## ABOUT THIS TASK
Return the entries verbatim and drop every picture.

## INPUT MATERIAL
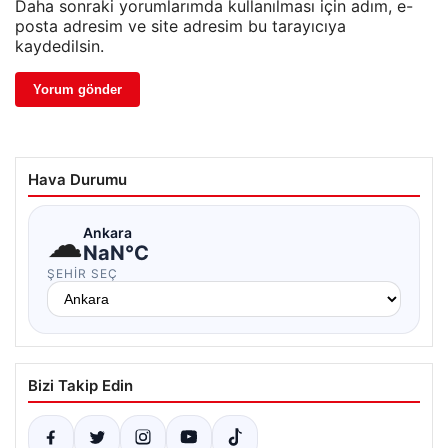
Daha sonraki yorumlarımda kullanılması için adım, e-
posta adresim ve site adresim bu tarayıcıya
kaydedilsin.
Hava Durumu
☁
Ankara
NaN°C
ŞEHIR SEÇ
Bizi Takip Edin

## OUTPUT
Daha sonraki yorumlarımda kullanılması için adım, e-
posta adresim ve site adresim bu tarayıcıya
kaydedilsin.
Hava Durumu
☁
Ankara
NaN°C
ŞEHIR SEÇ
Bizi Takip Edin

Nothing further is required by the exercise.